Especular sobre a realidade pós-covid-19 nesta altura, enquanto ainda vivemos de forma intensa o choque provocado pela doença, é comparável a analisar uma peça de teatro antes de terminar sequer o primeiro ato. O coronavírus apresenta-se como o maior desafio global desde a Segunda Guerra Mundial e crises desta dimensão tendem a deixar marcas profundas, rompendo equilíbrios há muito estabelecidos e lançando as bases para novas eras.
Os custos enormes do confinamento e das restrições à atividade económica forçaram governos e outras autoridades a intervir de modo decisivo, através de políticas de ação social, subsídios e injeções de capital. No Ocidente, e não só, as últimas décadas tinham sido de uma postura neoliberal caracterizada por um setor público discreto, cabendo ao mercado o papel de principal dinamizador. A pandemia veio alterar este status quo em apenas algumas semanas e não se antevê que as circunstâncias voltem a ser como antes.
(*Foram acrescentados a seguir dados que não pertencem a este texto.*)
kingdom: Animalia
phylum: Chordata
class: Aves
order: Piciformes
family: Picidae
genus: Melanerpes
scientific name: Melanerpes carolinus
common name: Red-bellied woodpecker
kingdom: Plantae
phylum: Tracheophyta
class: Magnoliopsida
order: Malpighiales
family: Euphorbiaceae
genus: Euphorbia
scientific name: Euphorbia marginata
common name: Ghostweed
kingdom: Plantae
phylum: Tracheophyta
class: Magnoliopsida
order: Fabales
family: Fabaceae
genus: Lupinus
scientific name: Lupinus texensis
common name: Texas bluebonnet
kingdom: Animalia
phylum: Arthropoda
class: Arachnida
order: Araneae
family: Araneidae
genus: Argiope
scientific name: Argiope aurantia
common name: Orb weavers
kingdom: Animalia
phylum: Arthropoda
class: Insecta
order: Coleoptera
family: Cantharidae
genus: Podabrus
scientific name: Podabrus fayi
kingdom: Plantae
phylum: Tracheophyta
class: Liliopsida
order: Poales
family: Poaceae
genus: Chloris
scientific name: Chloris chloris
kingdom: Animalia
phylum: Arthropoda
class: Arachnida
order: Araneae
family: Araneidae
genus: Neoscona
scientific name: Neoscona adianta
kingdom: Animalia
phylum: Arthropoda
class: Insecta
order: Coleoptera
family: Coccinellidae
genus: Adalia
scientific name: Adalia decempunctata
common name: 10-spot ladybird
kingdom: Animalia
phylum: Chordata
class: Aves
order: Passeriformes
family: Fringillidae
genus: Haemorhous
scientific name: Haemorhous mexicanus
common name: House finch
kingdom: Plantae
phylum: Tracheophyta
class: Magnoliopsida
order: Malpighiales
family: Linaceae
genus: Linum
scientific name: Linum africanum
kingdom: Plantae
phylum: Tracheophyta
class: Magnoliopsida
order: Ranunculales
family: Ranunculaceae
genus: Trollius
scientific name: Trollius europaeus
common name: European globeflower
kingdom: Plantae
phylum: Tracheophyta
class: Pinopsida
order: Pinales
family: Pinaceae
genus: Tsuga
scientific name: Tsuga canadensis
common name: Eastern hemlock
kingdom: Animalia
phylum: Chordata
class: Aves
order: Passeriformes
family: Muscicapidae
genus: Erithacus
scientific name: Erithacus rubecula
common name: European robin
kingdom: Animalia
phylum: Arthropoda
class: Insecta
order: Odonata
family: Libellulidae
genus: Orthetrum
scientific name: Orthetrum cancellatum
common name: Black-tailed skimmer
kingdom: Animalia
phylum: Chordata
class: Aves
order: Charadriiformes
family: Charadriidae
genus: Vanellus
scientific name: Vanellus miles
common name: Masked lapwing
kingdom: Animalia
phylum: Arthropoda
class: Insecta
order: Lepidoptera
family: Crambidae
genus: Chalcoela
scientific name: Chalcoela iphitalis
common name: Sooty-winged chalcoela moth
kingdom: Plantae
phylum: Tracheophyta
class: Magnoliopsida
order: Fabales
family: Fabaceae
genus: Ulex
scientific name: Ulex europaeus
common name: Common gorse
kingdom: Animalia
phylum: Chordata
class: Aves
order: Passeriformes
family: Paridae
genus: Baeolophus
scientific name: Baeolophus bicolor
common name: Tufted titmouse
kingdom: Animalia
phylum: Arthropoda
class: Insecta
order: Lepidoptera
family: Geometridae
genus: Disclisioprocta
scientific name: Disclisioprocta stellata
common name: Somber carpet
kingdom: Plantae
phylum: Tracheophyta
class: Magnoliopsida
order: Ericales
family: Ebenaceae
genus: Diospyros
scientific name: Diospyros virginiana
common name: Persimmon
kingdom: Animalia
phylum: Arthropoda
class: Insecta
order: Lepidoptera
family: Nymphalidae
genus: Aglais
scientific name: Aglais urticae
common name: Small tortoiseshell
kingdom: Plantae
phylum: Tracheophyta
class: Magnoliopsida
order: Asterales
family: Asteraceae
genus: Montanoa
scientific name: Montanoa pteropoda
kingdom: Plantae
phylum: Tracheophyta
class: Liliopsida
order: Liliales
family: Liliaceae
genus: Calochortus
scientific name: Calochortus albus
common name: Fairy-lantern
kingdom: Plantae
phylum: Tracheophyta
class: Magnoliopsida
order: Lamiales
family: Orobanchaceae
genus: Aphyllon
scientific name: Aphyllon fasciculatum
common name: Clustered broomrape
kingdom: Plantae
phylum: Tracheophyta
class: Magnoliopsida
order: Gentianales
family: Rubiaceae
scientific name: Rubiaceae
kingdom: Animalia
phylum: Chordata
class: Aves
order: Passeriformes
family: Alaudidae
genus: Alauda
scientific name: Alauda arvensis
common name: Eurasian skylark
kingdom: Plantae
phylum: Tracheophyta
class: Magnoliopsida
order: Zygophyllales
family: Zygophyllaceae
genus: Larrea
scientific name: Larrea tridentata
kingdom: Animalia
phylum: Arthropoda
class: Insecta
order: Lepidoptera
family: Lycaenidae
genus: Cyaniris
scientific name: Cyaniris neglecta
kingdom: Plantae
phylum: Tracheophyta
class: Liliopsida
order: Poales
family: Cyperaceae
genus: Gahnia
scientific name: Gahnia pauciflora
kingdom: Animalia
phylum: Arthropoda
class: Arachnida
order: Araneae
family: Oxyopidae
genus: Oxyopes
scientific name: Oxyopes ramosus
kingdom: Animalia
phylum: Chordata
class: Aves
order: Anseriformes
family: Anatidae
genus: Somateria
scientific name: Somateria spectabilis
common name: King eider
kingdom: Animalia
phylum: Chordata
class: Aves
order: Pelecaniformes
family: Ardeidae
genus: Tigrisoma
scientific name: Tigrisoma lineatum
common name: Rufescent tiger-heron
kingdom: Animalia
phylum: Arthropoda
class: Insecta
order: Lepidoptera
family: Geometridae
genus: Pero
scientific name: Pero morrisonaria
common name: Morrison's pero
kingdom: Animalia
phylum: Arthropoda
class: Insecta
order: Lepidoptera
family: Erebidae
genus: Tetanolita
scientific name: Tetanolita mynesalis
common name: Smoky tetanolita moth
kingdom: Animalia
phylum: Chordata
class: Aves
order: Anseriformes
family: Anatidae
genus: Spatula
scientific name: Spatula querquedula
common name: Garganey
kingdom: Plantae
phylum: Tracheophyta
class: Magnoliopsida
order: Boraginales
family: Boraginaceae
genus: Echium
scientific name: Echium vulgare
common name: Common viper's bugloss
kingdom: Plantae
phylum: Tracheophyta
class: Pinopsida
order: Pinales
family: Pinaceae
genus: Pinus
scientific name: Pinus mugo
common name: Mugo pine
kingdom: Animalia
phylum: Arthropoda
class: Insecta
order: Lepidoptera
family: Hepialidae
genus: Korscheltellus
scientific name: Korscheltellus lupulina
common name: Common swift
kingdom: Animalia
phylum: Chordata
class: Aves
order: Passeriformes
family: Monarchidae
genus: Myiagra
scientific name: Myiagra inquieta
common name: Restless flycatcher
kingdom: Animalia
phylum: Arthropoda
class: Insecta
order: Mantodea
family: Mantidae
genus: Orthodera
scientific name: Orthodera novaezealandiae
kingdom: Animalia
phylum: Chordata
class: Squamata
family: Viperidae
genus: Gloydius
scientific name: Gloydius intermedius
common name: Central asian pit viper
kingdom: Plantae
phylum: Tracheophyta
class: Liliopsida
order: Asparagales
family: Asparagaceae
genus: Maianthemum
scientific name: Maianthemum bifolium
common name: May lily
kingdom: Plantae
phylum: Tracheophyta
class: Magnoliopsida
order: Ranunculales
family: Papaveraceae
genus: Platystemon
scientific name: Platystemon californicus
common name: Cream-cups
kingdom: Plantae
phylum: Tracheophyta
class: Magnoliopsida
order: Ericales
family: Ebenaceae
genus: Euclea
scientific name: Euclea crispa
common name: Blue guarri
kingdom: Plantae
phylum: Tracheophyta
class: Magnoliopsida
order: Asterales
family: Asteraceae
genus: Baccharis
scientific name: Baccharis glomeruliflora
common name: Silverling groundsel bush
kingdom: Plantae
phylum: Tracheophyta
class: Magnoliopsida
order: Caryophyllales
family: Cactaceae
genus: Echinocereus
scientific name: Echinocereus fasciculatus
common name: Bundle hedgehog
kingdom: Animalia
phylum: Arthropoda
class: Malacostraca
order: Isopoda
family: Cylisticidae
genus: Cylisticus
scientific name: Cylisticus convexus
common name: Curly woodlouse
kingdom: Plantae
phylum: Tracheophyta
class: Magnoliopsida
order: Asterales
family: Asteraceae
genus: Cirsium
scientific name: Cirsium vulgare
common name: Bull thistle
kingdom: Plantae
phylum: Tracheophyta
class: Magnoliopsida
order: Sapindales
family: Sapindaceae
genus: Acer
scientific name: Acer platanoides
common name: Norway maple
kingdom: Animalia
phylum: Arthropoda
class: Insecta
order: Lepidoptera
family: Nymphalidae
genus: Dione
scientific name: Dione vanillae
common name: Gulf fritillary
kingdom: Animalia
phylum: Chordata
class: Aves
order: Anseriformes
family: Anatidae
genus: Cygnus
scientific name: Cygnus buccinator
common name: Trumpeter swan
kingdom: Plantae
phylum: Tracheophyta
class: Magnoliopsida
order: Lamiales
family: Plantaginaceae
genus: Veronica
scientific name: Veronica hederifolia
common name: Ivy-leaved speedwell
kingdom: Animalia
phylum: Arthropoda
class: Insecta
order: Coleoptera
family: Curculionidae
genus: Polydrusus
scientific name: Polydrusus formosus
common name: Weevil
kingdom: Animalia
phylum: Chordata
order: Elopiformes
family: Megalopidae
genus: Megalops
Assim, creio que uma das principais diferenças entre o mundo pré e pós coronavírus, residirá no renascer da importância do Estado, o que tem implicações ao nível da fiscalidade e do investimento público, entre outras. Também o conceito ocidental de liberdade individual poderá vir a ser testado. Neste sentido, é interessante constatar que sociedades inteiras se resignaram ao isolamento social, disponibilizando-se a aceitar que todos os seus passos sejam controlados através de apps desenvolvidas para rastrear o dia-a-dia. Ora, este ‘génio’, uma vez libertado, não será fácil de voltar a meter dentro da lâmpada. O verdadeiro impacto político e cultural destas dinâmicas permanece uma incógnita, mas prevejo alterações nas expectativas e hábitos de vida de milhões de pessoas, dentro de um contexto de recessão económica prolongada.
Como dizia, ainda estamos no primeiro ato deste drama, porém, só em pouco mais de um mês, já vemos sinais de mudança. Se, por um lado, a economia global entrou em depressão, o consumo de petróleo diminuiu de forma abrupta e o turismo está em coma profundo; por outro, as compras online com entrega ao domicílio dispararam, tal como o número de assinantes de serviços de streaming, e o teletrabalho tornou-se rotina.
A título exemplificativo, empresas com uma situação financeira sólida, vistas como porta estandartes das respetivas indústrias, registam enormes perdas em bolsa, devido ao pessimismo dos mercados quanto à sua futura viabilidade – a Carnival, maior operadora de cruzeiros do mundo, viu a sua cotação bolsista cair mais de 75% e a Exxon Mobil, líder no setor do petróleo, vale hoje praticamente o mesmo que a Netflix, que, inversamente, já valorizou mais de 30%, assim como a Amazon, gigante do comércio online e a maior cotada à escala global, que cresceu mais de 25%. Tudo desde janeiro.
Neste novo paradigma, os vencedores não serão necessariamente os mais fortes, mas os que melhor se adaptarem. É provável que os próximos anos sejam de crescimento para os setores da tecnologia, energias renováveis, entregas ao domicílio e entretenimento. Já para as viagens e turismo, petrolíferas e banca avizinha-se uma fase complicada. No entanto, a trama ainda tem muito para deslindar até ao cair do pano.